We are obliged to defend minimal, representative democracy. We have to remember the minimum of the minimum of all democracy, which is equality in the light of which no privilege is justified. The other is a citizen like me, a fellow citizen with the same rights and duties. This basic equality founds the societal justice that must always be carried out in all institutions and that prevents or limits its realization. This is an immense challenge, that of inequality, heirs that we are of a society of the Casa Grande and the slave quarters, characterized precisely by privileges and denial of all rights to its subordinates.
Even so, we have to guarantee a democratic rule of law against the most different motivations that the president invents to refuse the security of the ballot boxes, to not accept an electoral defeat, signaled by polls, such as Datafolha to which he opposes the imaginative Datapovo.

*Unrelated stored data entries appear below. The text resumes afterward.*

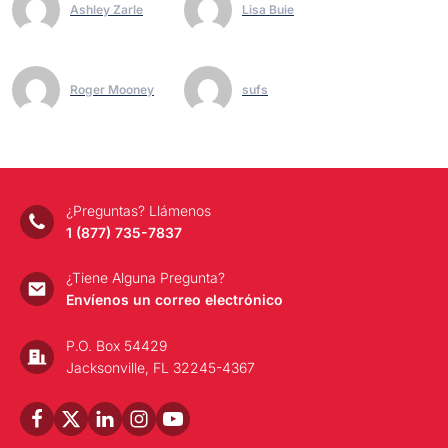
Ashley Zarle
Lisa Buie
Roger Mooney
sufs
¿Preguntas? Llámenos
1 (877) 735-7837
¿Tiene Alguna Pregunta?
Envíenos un correo electrónico
P.O. Box 54429
Jacksonville, FL 32245-4367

The current election represents a veritable plebiscite: what form of Brazil do we want? What kind of president do we want? For all the dismantling he carried out during his administration, it is a question of confronting civilization with barbarism. If re-elected, he will lead the country to obscure situations of the past that have long been overcome by modernity. He is so obtuse and an enemy of necessary development that he directly fights science, dismantles education and deregulates the protection of the Amazon.
The current situation represents a challenge for all candidates, regardless of their party affiliation: to make a clear and public declaration in defense of democracy. I would say more, it would be a gesture of patriotism, placing the nation above partisan and personal interests, if those candidates who, according to the polls, clearly have no chance of winning or going to the second round, proclaimed support for the one who is better placed in terms of and which shows how it has already shown how to rescue democracy and help millions of hungry and disinherited millions.
We have to show ourselves and the world that there are good people, who are in solidarity with the victims of Covid-19, namely the MST, who continue to carry out culture and research. This will be a sacred legacy so that everyone will never forget that even in adverse conditions, there was kindness, intelligence, care, solidarity and refinement of the spirit.
Personally, it is uncomfortable for me to write about this minimal democracy, when I have been committed to a socio-ecological democracy. Faced with the risks we will have to face, especially global warming and its harmful effects, it is up to our generation to decide whether it wants to continue on this planet or whether it will tolerate destroying itself and a large part of the biosphere. Earth, however, will go on, albeit without us.
*Leonardo Boff is an ecologist and philosopher. Author, among other books by Caring for Earth-Protecting Life: How to Avoid the End of the World (Record).